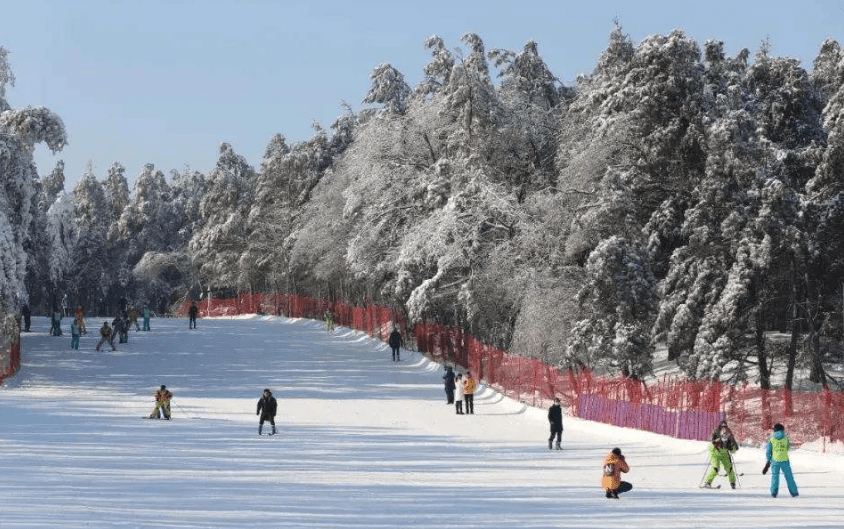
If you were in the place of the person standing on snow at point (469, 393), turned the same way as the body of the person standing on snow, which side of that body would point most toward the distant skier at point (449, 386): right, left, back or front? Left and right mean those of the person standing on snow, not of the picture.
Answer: back

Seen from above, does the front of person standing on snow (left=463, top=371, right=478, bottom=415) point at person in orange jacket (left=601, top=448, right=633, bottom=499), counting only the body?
yes

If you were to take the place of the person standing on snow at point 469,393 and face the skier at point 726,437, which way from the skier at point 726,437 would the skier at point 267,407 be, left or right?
right

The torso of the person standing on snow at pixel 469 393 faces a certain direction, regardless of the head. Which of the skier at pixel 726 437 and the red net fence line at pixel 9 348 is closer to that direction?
the skier

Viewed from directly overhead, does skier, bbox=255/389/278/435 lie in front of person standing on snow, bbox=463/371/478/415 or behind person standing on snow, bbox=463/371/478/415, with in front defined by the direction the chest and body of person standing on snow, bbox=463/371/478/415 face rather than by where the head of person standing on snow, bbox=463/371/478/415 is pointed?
in front

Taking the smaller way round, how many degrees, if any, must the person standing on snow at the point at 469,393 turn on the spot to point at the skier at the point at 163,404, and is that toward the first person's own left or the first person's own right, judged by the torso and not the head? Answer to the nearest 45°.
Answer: approximately 45° to the first person's own right

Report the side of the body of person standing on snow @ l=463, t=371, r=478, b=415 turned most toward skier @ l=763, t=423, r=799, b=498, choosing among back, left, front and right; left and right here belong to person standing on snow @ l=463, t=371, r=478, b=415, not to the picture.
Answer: front

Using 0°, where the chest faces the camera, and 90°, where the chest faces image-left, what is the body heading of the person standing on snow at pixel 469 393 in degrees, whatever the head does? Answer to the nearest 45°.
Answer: approximately 0°

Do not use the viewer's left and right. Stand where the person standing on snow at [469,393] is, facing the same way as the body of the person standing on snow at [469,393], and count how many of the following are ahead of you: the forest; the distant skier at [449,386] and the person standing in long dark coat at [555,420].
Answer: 1

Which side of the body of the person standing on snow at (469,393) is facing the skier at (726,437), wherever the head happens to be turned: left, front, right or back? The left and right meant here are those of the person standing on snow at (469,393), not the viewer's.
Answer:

▶ **Aim of the exercise**: Can you write out all of the records above again, swapping every "person standing on snow" for "person standing in the snow" and keeping everything else the same, but leaving out the pictures?

▶ **Output of the exercise**:
If you were in the place of the person standing in the snow at point (469, 393), turned the same way as the body of the person standing in the snow, which side of that body would point most toward the distant skier at point (449, 386): right, left, back or front? Left and right mean those of the person standing in the snow, not of the picture.
Answer: back

Seen from above, does the front of person standing in the snow (left=463, top=371, right=478, bottom=415) point at person in orange jacket (left=601, top=448, right=633, bottom=499), counting only the body?
yes

If you were to take the place of the person standing in the snow at point 469,393 and face the skier at point 726,437, which way from the skier at point 726,437 would the skier at point 267,407 be, left or right?
right

The torso of the person standing in the snow at pixel 469 393 faces a certain direction, regardless of the head. Which of the skier at pixel 726 437 and the red net fence line at pixel 9 348 is closer to that direction?
the skier

Viewed from directly overhead, does skier, bbox=255/389/278/435 lie in front of person standing in the snow, bbox=463/371/478/415 or behind person standing in the snow, bbox=463/371/478/415, with in front defined by the direction the chest and body of person standing in the snow, bbox=463/371/478/415 face rather than by where the head of person standing in the snow, bbox=463/371/478/415 is pointed?
in front

Taking the smaller way round, how many degrees, if any, must the person standing in the snow at the point at 469,393 turn on the spot to point at the skier at the point at 163,404, and is that toward the first person's own left or the first person's own right, judged by the torso and not the head? Answer to the nearest 45°.
Answer: approximately 45° to the first person's own right

Report the side of the body of person standing in the snow @ l=463, t=371, r=478, b=415 turned most toward skier @ l=763, t=423, r=799, b=498, choosing among back, left, front and right; left and right here belong to person standing in the snow @ l=463, t=371, r=478, b=415, not to the picture.
Answer: front

Using 0°, where the chest faces the camera, and 90°, where the chest faces image-left, what is the body heading of the person standing in the snow at pixel 469 393 in degrees, whatever the head does? Answer to the nearest 45°.
Answer: approximately 0°

Do not use the viewer's left and right. Stand where the person standing in the snow at [469,393] is, facing the same way as the body of the person standing in the snow at [469,393], and count how many of the following are ahead of you: the forest; the distant skier at [449,386] and the person standing in long dark coat at [555,420].
Answer: 1

Which side of the body of the person standing in the snow at (469,393) is facing the skier at (726,437), wherever the head happens to be turned: left, front, right or back? The left and right meant here are those of the person standing in the snow at (469,393), not the viewer's.
Answer:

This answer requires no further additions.